### SOURCE TEXT
SCSI devices include: Quantum Atlas XP32150 and Toshiba XM-3601 CD-ROM drive:
/netbsd: ncr0 targ 0 lun 0: <Quantum, XP32150, 81HB> SCSI2 0/direct fixed
/netbsd: sd0 at scsibus0sd0(ncr0:0:0): FAST SCSI-2 100ns (10 Mb/sec) offset 8.
/netbsd: : 2050MB, 3907 cyl, 10 head, 107 sec, 512 bytes/sec
/netbsd: ncr0 targ 2 lun 0: <TOSHIBA, CD-ROM XM-3601TA, 0725> SCSI2 5/cdrom removable
/netbsd: cd0 at scsibus0cd0(ncr0:2:0): asynchronous.
Root, swap, /usr, and /var are on the Atlas.  User files are nfs mounted from
another machine.  An ide disk is present and mounted, but not normally
accessed.


>Description:
	From time to time (varying from a minimum of about 1/2 hour to a maximum
	of about 1 week) the scsi driver goes into a loop, with the following
	error messages printed on the console:

	  assertion "cp" failed: file "../../../../dev/pci/ncr.c", line 5577
	  sd0(ncr0:0:0): COMMAND FAILED (4 28) @f87d2800.

	repeatedly (it does this forever).  In this state, the disk (controller)
	activity light is on continuously, and no action involving the disk can
	be taken until the system is restarted.  Note that it is not clear which
	of the messages above comes first, since I've never been present and
	watching the console (i.e., not running X) when the problem starts.

Page images and extracted text
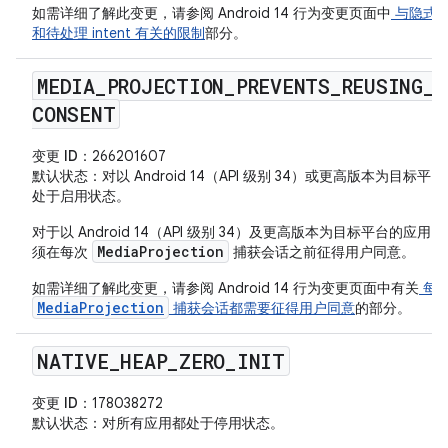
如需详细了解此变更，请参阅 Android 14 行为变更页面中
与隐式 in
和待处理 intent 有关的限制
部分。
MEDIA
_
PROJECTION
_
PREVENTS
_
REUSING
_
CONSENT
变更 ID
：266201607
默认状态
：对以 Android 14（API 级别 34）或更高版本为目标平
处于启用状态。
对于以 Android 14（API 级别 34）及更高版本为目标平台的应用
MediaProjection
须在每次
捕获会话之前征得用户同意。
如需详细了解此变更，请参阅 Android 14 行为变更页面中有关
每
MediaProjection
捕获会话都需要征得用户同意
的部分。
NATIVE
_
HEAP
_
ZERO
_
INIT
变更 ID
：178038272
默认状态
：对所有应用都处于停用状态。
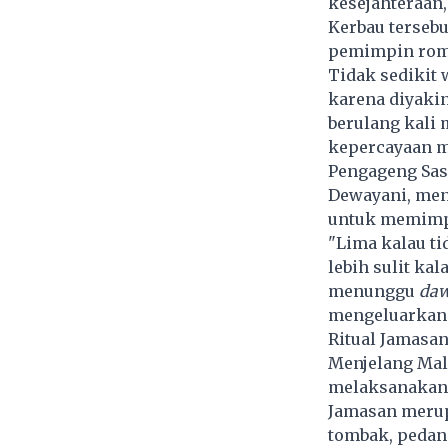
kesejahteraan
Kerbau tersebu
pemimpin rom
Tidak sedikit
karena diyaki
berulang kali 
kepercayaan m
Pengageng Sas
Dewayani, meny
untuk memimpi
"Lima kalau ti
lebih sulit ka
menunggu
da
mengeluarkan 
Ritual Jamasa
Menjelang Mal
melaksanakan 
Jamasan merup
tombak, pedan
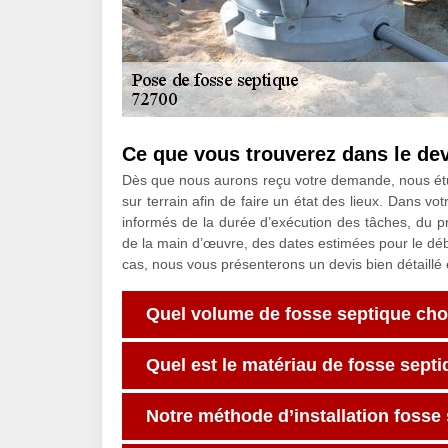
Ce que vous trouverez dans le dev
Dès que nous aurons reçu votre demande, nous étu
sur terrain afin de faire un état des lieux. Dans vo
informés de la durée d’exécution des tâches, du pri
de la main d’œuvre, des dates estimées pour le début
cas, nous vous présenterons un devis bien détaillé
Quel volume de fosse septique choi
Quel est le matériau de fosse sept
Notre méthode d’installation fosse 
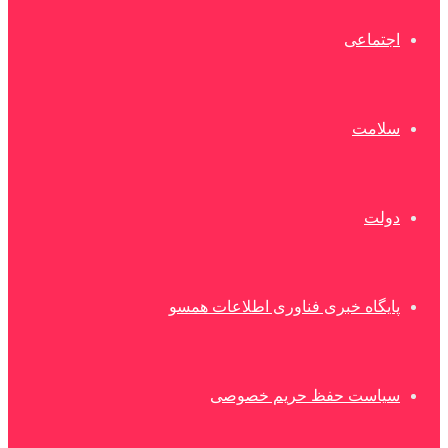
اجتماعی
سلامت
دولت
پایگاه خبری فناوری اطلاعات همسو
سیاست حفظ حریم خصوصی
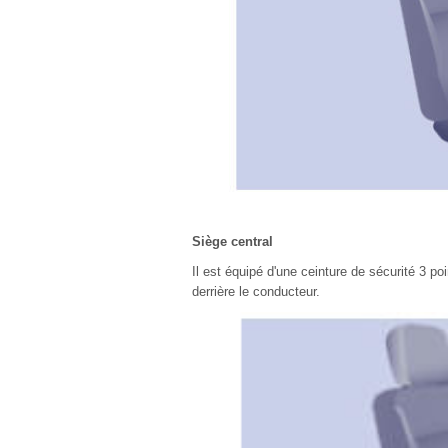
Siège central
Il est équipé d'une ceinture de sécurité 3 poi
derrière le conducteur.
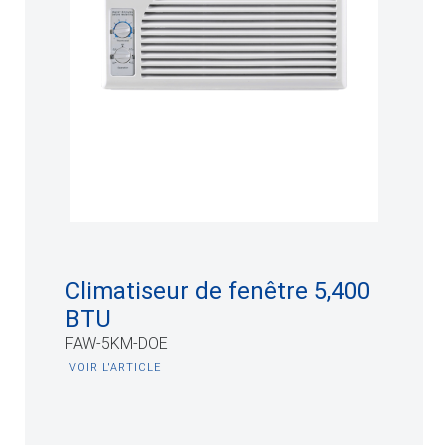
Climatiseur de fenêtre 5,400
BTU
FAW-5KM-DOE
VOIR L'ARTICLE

---

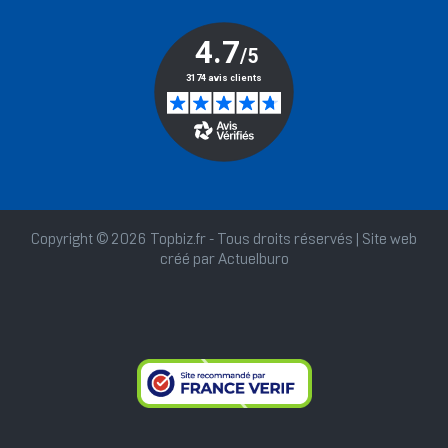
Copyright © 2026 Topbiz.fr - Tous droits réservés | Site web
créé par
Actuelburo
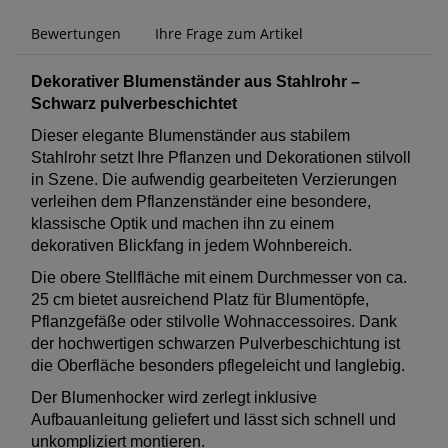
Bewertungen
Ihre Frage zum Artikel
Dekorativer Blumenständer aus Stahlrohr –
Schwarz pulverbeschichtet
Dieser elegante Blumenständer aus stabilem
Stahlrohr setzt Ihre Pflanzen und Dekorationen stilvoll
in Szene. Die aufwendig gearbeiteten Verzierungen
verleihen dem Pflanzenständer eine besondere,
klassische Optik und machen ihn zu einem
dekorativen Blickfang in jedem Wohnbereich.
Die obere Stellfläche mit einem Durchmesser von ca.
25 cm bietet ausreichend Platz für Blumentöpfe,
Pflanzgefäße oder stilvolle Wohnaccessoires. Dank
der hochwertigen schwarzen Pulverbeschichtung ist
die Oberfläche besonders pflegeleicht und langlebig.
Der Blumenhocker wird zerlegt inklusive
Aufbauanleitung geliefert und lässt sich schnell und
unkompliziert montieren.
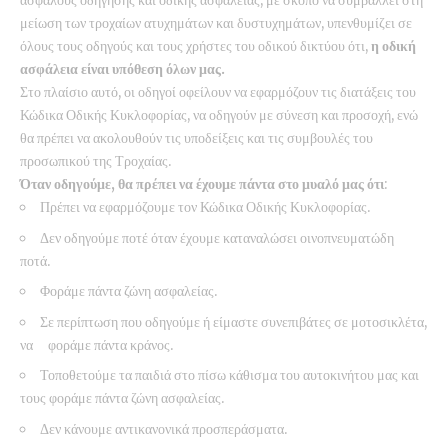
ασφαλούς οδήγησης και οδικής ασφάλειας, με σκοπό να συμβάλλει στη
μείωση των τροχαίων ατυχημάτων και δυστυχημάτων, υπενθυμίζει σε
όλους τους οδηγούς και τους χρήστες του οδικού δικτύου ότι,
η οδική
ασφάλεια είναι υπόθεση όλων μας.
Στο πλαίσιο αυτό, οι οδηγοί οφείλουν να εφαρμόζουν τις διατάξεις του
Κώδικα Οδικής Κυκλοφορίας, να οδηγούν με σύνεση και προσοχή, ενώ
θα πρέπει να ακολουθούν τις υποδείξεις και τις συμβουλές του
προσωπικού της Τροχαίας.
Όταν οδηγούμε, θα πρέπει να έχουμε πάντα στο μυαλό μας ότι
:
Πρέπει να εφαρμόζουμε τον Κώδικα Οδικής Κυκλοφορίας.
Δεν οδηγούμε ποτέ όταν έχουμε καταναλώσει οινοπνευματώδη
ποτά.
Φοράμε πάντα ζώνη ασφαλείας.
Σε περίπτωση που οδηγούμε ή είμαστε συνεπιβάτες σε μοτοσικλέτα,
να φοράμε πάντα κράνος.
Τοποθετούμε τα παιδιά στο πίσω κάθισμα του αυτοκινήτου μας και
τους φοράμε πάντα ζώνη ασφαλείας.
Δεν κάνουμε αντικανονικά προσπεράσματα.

### USING THE INFORMATION
- A) Answer these questions using the SCSI driver report.
(i) What capacity does the kernel report for the Quantum disk?
(ii) How are user files made available on this system?
(iii) Which file and line number does the failed assertion name?
- B) Continue the SCSI driver report from its final sentence.

### ANSWERS BY ITEM NUMBER
- A)
(i) 2050MB.
(ii) They are NFS-mounted from another machine.
(iii) The file "../../../../dev/pci/ncr.c", line 5577.

- B)
	Also, it is difficult to read the messages, since they overwrite each
	other so fast, but I think they are correct.  (Nothing, of course, is
	written to the console log on disk.)

	I have not been able to associate this problem with any particular
	system activity.  Indeed, it has never happened while I was at the
	machine, and the machine is usually fairly inactive (except for uucp
	and pop mail transfers) when I am away from it.  I have copied as much
	as 1.5 GB of data to the disk in a fairly short time, with no problems,
	so disk activity does not seem to cause it.

	Perusal of the ncr code turned up the following: the two numbers (4 28)
	refer to host status and scsi status, respectively, the former represented
	in the code by the cpp symbol HS_COMPLETE, and the latter by S_QUEUE_FULL.
>How-To-Repeat:
	Prescription unknown; all I have to do is wait.
>Fix:
	Unknown.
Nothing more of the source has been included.